Pack Your Hospital Bag by Week 36
Have your bag ready a few weeks before your due date, since labor can start earlier than expected.
For You
- Insurance card, ID, and a copy of your birth plan
- A robe or front-opening shirt for nursing and skin-to-skin contact
- Comfortable going-home clothes (pack what fit at about six months pregnant)
- Nursing bra without underwire
- Maternity underwear and cotton socks
- Toiletries: toothbrush, toothpaste, lip balm, hairbrush, hair ties
- Slippers
- Snacks and a water bottle
- Phone charger
- Lotion or massage oil, a tennis ball for back counter-pressure
For Your Partner
- Snacks and water
- Phone charger and camera
- A front-opening shirt for skin-to-skin holding
- Layers (hospital rooms run cold)
- Toothbrush and a change of clothes
- A bathing suit in case they need to help you in the shower during labor
For the Baby
- A rear-facing car seat, installed before you go into labor
- A going-home outfit with multiple layers
- One or two blankets
- Baby socks
Know What Happens Right After Birth
In the first hour after delivery, sometimes called the “golden hour,” the priority is keeping the baby warm, stable, and close to you.

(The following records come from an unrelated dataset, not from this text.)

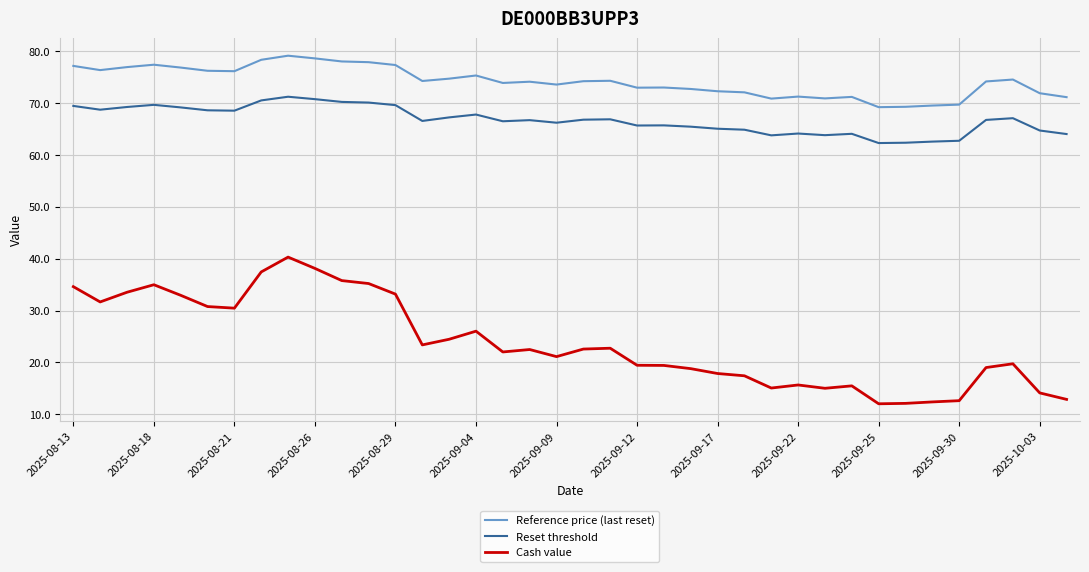

What is the difference between the maximum and minimum values in the Reset threshold series?

8.9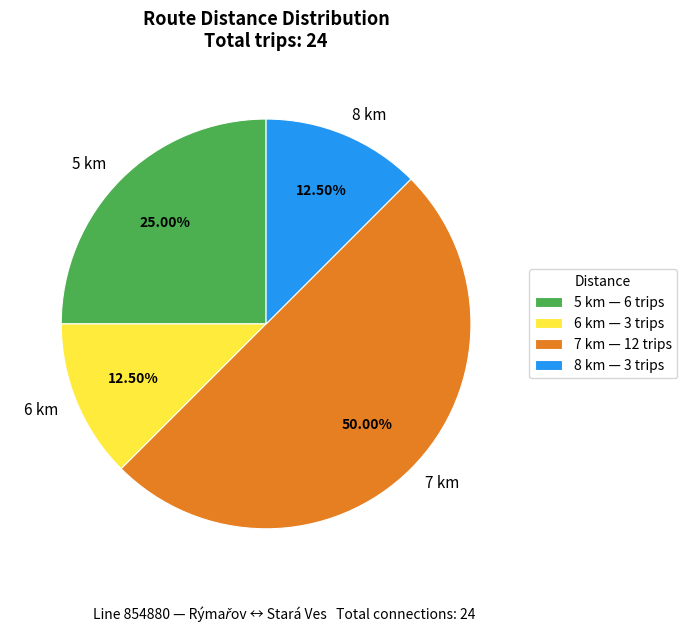

Is 6 km the majority of the pie?

No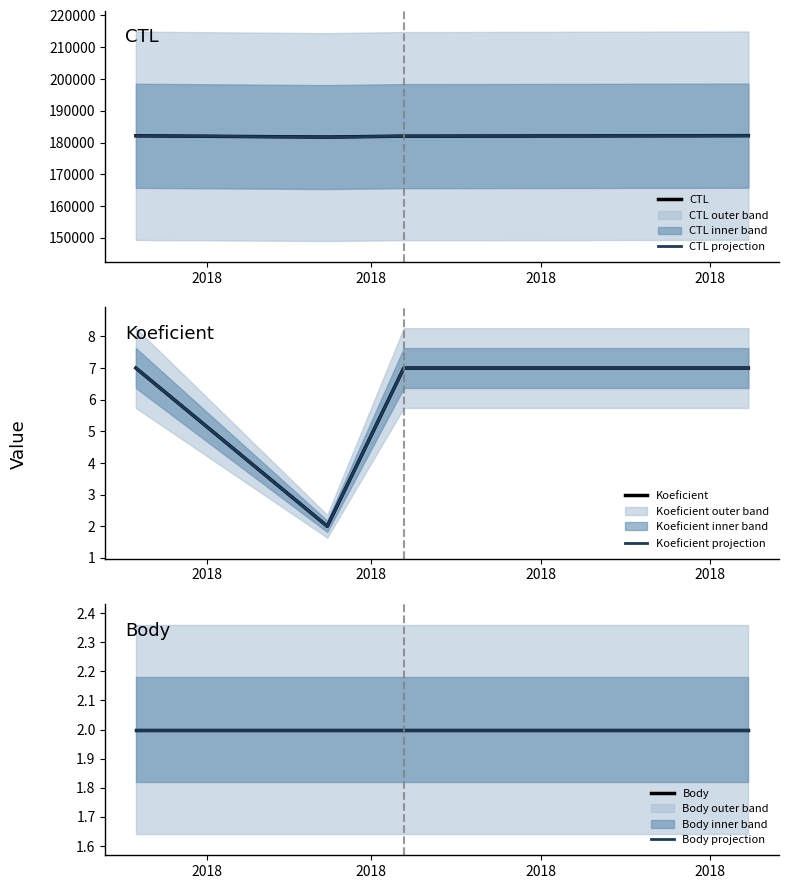

What is the value of the CTL projection point at the 1st from the left?

182115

If the baby is healthy, they’ll be placed directly on your chest for skin-to-skin contact. This helps regulate the baby’s temperature, heart rate, and breathing, and it supports early breastfeeding if that’s your plan.
The care team will monitor the baby’s cardiopulmonary stability, watch for signs of low blood sugar, and take steps to prevent infection and heat loss. Routine procedures like weighing, measuring, and a vitamin K injection typically happen within the first few hours but can often be delayed until after the initial bonding period if you request it in your birth plan. Your provider will also deliver the placenta during this time, check for any tearing, and monitor your own bleeding and recovery.
Prepare Mentally and Practically
Take a hospital tour if one is offered. Knowing the layout, where to park, and where to check in removes small stressors on the day. Prenatal classes, whether in person or online, walk you through breathing techniques, pushing positions, and what to expect from common interventions. Partners benefit from these classes just as much, since they learn concrete ways to help during labor rather than feeling like bystanders.
At home, prepare meals in advance and freeze them. Set up the baby’s sleeping area. Arrange help for the first week or two postpartum, whether that’s family, friends, or a postpartum doula. Stock up on household essentials so you’re not making errands a priority in the days after coming home. The more you handle before labor, the more you can focus on recovery and your new baby afterward.